Required work:
Render the lines below as a JSON list of strings, one string per line and with blank lines omitted. Begin with the first line and continue through the line containing "What percentage is the 12", including both.

Data for processing:
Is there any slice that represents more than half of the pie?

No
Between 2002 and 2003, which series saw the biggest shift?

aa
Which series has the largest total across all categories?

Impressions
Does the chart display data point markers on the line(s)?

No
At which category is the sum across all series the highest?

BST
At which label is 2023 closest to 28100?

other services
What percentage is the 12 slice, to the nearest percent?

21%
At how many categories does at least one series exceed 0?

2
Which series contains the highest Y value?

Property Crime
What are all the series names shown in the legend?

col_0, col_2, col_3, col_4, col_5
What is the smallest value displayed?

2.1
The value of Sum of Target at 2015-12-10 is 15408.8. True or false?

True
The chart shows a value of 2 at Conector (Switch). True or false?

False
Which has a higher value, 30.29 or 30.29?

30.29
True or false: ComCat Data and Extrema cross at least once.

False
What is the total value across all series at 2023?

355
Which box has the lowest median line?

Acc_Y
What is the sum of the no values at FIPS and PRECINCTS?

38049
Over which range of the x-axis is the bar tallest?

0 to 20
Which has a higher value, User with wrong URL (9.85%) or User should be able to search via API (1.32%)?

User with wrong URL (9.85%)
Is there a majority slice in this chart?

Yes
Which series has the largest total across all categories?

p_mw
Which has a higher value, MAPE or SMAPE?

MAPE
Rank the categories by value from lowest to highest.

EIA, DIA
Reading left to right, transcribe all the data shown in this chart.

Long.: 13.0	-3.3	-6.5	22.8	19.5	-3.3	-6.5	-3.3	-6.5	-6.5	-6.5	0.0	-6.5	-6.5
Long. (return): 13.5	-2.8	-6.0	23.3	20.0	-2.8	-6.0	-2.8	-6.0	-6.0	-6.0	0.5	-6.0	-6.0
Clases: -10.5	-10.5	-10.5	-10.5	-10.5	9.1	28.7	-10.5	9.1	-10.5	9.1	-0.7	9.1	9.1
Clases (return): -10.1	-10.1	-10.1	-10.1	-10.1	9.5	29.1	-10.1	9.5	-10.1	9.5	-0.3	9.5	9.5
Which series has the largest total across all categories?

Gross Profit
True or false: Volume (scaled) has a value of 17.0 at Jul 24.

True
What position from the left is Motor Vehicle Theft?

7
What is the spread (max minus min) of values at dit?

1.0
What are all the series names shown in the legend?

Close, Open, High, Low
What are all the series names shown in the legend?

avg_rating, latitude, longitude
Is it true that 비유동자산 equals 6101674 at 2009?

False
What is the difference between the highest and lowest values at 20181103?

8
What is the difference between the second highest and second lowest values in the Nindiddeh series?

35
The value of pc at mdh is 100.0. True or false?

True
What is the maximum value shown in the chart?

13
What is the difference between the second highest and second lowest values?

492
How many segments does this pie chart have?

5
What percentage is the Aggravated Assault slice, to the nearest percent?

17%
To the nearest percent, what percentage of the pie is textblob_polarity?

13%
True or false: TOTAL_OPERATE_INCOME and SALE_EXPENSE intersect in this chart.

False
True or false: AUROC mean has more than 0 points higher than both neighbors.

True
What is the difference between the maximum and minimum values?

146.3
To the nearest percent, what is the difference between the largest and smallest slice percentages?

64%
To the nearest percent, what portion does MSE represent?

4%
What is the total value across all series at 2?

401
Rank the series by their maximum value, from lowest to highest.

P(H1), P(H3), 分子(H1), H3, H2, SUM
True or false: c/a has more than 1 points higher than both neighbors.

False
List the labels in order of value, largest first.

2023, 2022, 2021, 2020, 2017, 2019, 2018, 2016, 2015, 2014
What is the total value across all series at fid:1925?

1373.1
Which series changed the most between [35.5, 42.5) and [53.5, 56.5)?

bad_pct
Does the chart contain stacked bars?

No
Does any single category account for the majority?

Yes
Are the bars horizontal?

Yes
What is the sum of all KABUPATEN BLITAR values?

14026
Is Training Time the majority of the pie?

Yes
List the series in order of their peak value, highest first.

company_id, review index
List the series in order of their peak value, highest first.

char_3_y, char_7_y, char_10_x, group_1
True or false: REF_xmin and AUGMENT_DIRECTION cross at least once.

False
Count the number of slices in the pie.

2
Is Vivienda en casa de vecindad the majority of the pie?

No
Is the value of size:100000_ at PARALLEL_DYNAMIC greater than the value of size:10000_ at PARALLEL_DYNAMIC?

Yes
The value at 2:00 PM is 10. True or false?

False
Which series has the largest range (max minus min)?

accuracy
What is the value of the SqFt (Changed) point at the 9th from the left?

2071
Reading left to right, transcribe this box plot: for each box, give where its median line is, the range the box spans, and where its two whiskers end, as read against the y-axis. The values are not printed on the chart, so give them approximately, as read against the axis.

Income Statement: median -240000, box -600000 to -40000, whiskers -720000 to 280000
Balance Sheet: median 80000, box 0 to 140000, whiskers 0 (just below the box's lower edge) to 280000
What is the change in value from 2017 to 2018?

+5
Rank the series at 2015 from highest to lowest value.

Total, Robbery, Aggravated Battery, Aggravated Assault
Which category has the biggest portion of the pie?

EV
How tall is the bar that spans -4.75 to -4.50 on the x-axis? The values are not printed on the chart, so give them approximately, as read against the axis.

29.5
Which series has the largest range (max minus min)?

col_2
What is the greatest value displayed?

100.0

Output below:
[
  "Is there any slice that represents more than half of the pie?",
  "No",
  "Between 2002 and 2003, which series saw the biggest shift?",
  "aa",
  "Which series has the largest total across all categories?",
  "Impressions",
  "Does the chart display data point markers on the line(s)?",
  "No",
  "At which category is the sum across all series the highest?",
  "BST",
  "At which label is 2023 closest to 28100?",
  "other services",
  "What percentage is the 12 slice, to the nearest percent?"
]